За окном зажигаются оранжевым и светло-золотым фонари, стоит густой синий воздух, и парят в недостижимой даже городскими высотками вышине бело-сизые облака. Совсем весна, парящий апрель. За окном набухают, медленно и постепенно, прорывают коричневую кожуру зеленые почки, тихонько капает с крыш капель, тают сосульки, всю зиму торжественно и угрожающе украшавшие козырьки. Снег уже тает, и от этого за окном не белые, искрящиеся поля или угловатые снеговики с палочками вместо носов-морковок или ручек-веточек. Уже проглядывает земля, кое-где зеленеют прошлогодней травой бурые проталины. В соседнем парке уже вовсю раздается гомон пухлых от коричнеперой радости воробьев, по дорожкам прогуливаются важные, воркующие голуби.

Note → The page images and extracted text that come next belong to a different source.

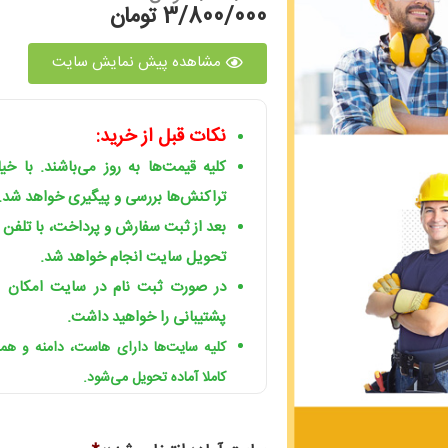
3/800/000 تومان
مشاهده پیش نمایش سایت
نکات قبل از خرید:
کلیه قیمت‌ها به روز می‌باشند. با خ
تراکنش‌ها بررسی و پیگیری خواهد شد.
بعد از ثبت سفارش و پرداخت، با تلفن
تحویل سایت انجام خواهد شد.
در صورت ثبت نام در سایت امکان ا
پشتیبانی را خواهید داشت.
کلیه سایت‌ها دارای هاست، دامنه و ه
کاملا آماده تحویل می‌شود.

Славик сидит на высокой табуретке, поджав ноги, крепко держит еще теплую чашку с остывающим чаем в обеих ладонях и не знает, как проходят, летят часы и дни. Его нагнала впервые в жизни мысль о том, что это и есть жизнь: не стойкое, стремительное движение вперед, не погоня за целями и мечтами, детскими грезами, не бултыхание в болотах времен, когда человек застревает между прошлым и будущим и не знает, куда податься в настоящем, на что опереться, а постигает события в течение дня, всю разворачивающуюся сложность и многогранную красоту хитросплетений жизни в какой-то определенный, неожиданный момент. И он, этот момент, дает ему понять, что жизнь соткана из последовательных и вполне связанных моментов. Что вчера он ходил в школу, а завтра уже вполне готов сдавать экзамены в университет, что скоро ему придется серьезно думать о том, что с ним будет через пять, десять, двадцать лет, а он до сих пор не определился, что именно ему нравится и чего он хочет. Даже не в жизни, а просто так – взять со стола конфету, пойти заниматься физикой (конечно, справляться со злополучной задачей!), встать у окна и украдкой глядеть из-за занавески на опускающуюся на город весну. И все это почти пустое, мимолетное, неуловимое, но не наносное, а естественное, созданное и развитое природой для него, Славика, и для многих таких же мальчиков. Что происходит в этот удивительный момент с девочками, Славик еще не знал: может, они раздумывают о том, бросить ли куклы в обмен на приготовление супа вместо мамы или бабушки, или бросают жребий о будущем университете, а может, и вовсе гадают по снам с расческой под подушкой – и не заботятся еще ни о супах, ни о будущем. А только глядят на весну, как она подкрадывается к каждому листочку, нераспустившемуся, спящему на веточке, как обнимает звуками капели каждый дом со сколько-нибудь высокой крышей, как люди на тротуарах пританцовывают или подпрыгивают немного, в такт ее ходу, и она ловит их мягкими крыльями, обнимает и поднимает над землей, ее вечным бегом, к солнцу, теплу и новым взглядам, чистым, словно вымытое перед Пасхой окно.
Взгляд Славика натыкался на предметы, давно знакомые, любимые и родные. Он видел плошку с сушками, их коричневато-золотистые бока, видел чашки и блюдца, ложки, древесину стола, и все казалось ему расчерченным на заданные поля и плоскости, на гравитационные поля, где притяжение образует любовные, теплые, сталкивающие в лоб линии связей и добра. Вот центр, место, где бабушка оставляет чайник с кипятком, вот сборище древесных колечек, куда мама обычно ставит мисочку со сладостями. Все давно понятно и прижилось, и крепко стоит на ногах в этой системе координат. Он, Славик, конечно, тоже прижился и с тех пор, как занял свое место за столом, знает, как и что, где, когда.